Problem: In PySpark I am getting error AttributeError: ‘DataFrame’ object has no attribute ‘map’ when I use map() transformation on DataFrame.
df2=df.map(lambda x: [x[0],x[1]])
File "C:\ProgramData\Anaconda3\lib\site-packages\pyspark\sql\dataframe.py", line 1401, in __getattr__
"'%s' object has no attribute '%s'" % (self.__class__.__name__, name))
AttributeError: 'DataFrame' object has no attribute 'map'
Solution of AttributeError: ‘DataFrame’ object has no attribute ‘map’ in PySpark
PySpark DataFrame doesn’t have a map() transformation instead it’s present in RDD hence you are getting the error AttributeError: ‘DataFrame’ object has no attribute ‘map’
So first, Convert PySpark DataFrame to RDD using df.rdd
, apply the map() transformation which returns an RDD and Convert RDD to DataFrame back, let’s see with an example.
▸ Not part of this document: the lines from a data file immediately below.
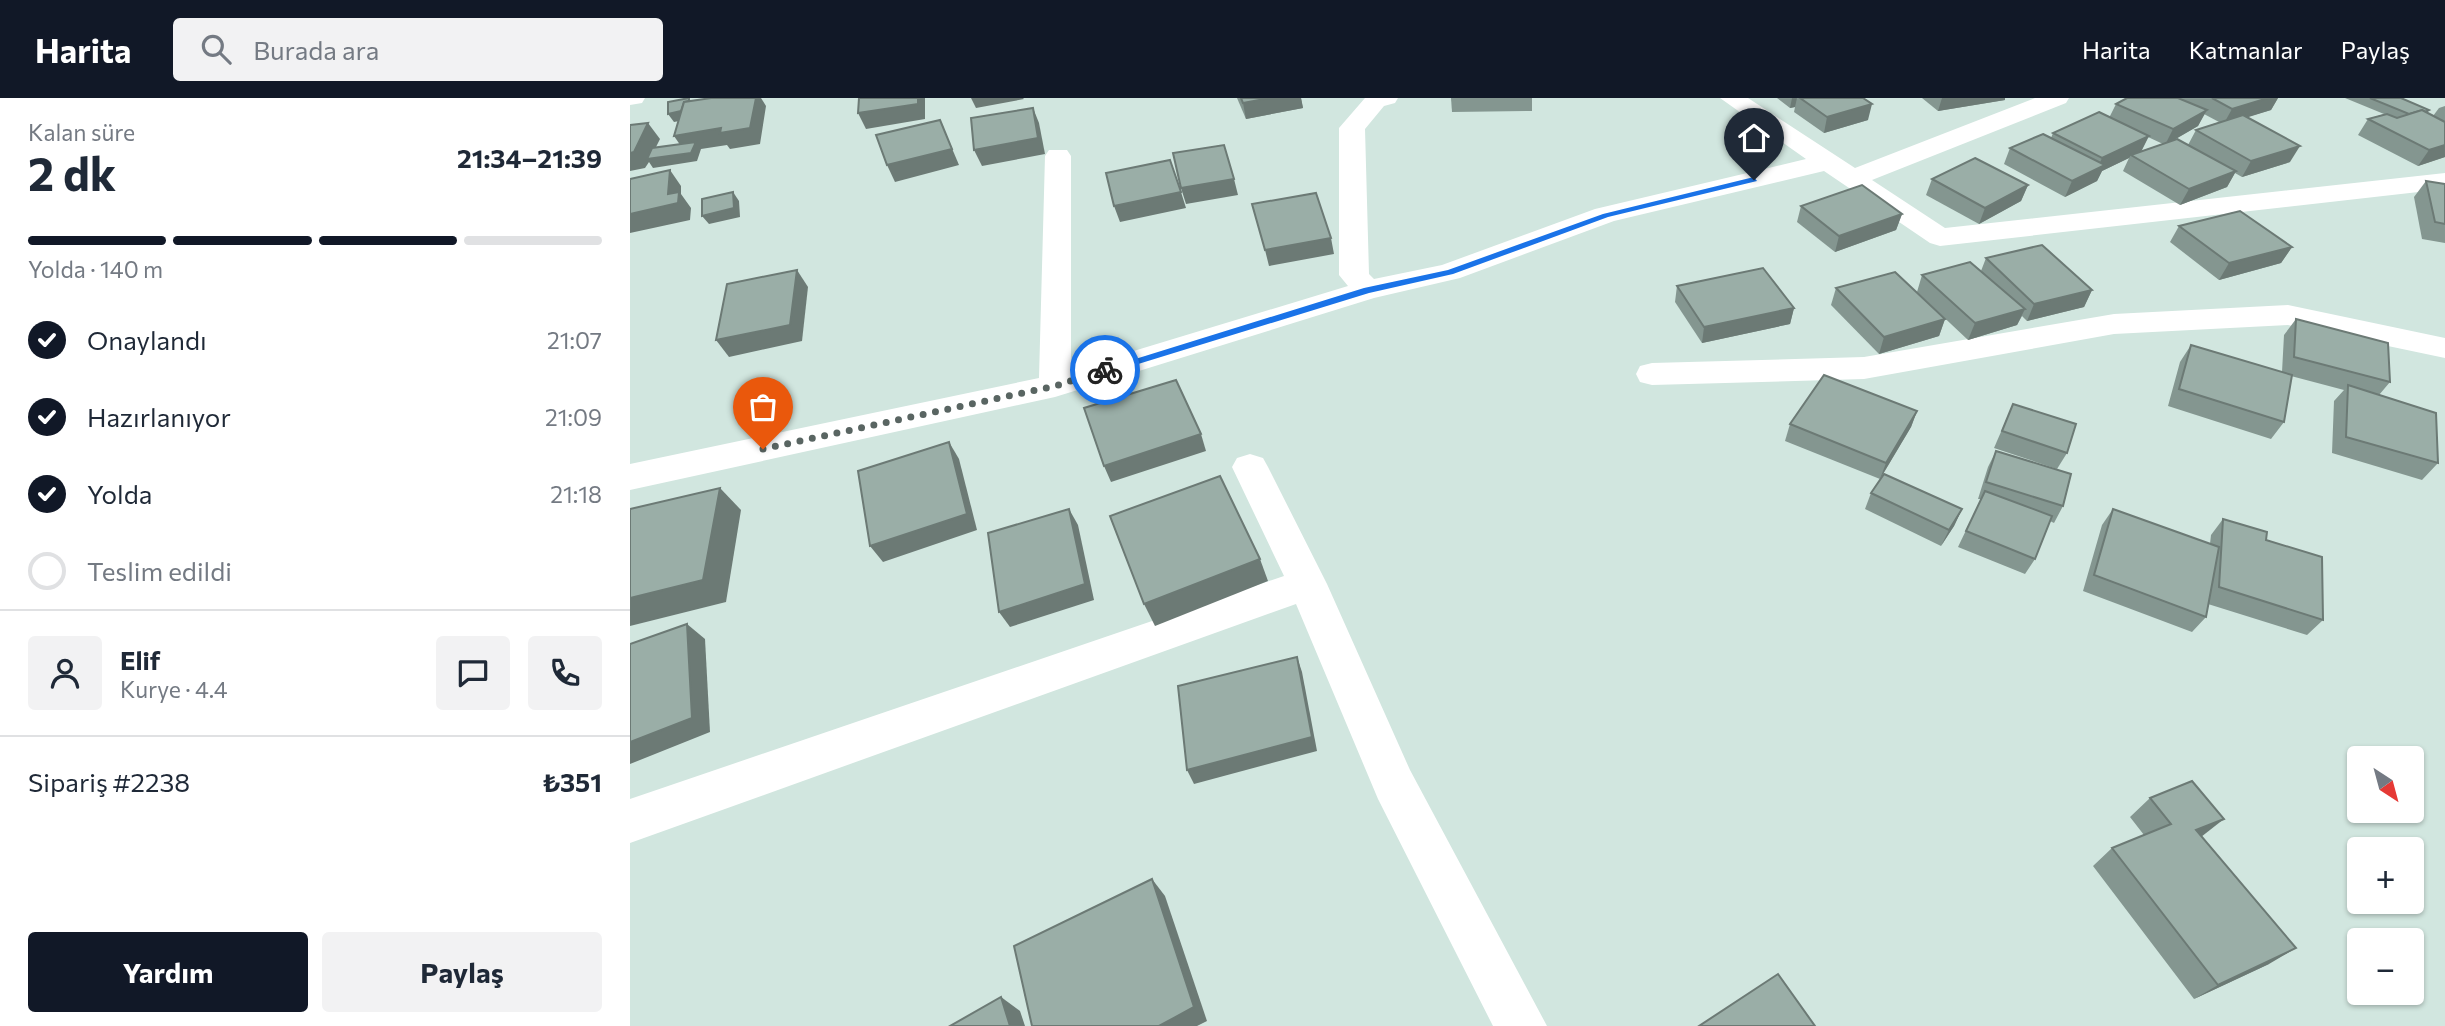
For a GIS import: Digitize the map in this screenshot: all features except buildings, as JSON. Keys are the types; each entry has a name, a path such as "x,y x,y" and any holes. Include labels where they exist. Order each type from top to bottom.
{"street":[{"path":"1367,290 1354,275 1352,128 1375,101 1386,98"},
{"path":"1732,98 1940,237 2445,181"},
{"path":"630,477 1055,386 1367,290 1450,272 1605,215 1841,170 2057,98"},
{"path":"1055,386 1058,156"},
{"path":"1652,374 1864,368 2114,324 2288,315 2445,348"},
{"path":"1250,467 1307,584 1394,785 1513,1023"},
{"path":"630,821 1307,584"}],"way so far":[{"path":"763,449 1055,386 1105,370"}],"route":[{"path":"1105,370 1367,290 1450,272 1605,215 1754,180"}]}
data = [('James',3000),('Anna',4001),('Robert',6200)]
df = spark.createDataFrame(data,["name","salary"])
df.show()
#converts DataFrame to rdd
rdd=df.rdd
print(rdd.collect())
# apply map() transformation)
rdd2=df.rdd.map(lambda x: [x[0],x[1]*20/100])
print(rdd2.collect())
#conver RDD to DataFrame
df2=rdd2.toDF(["name","bonus"])
df2.show()
Hope this helps. Happy Learning !!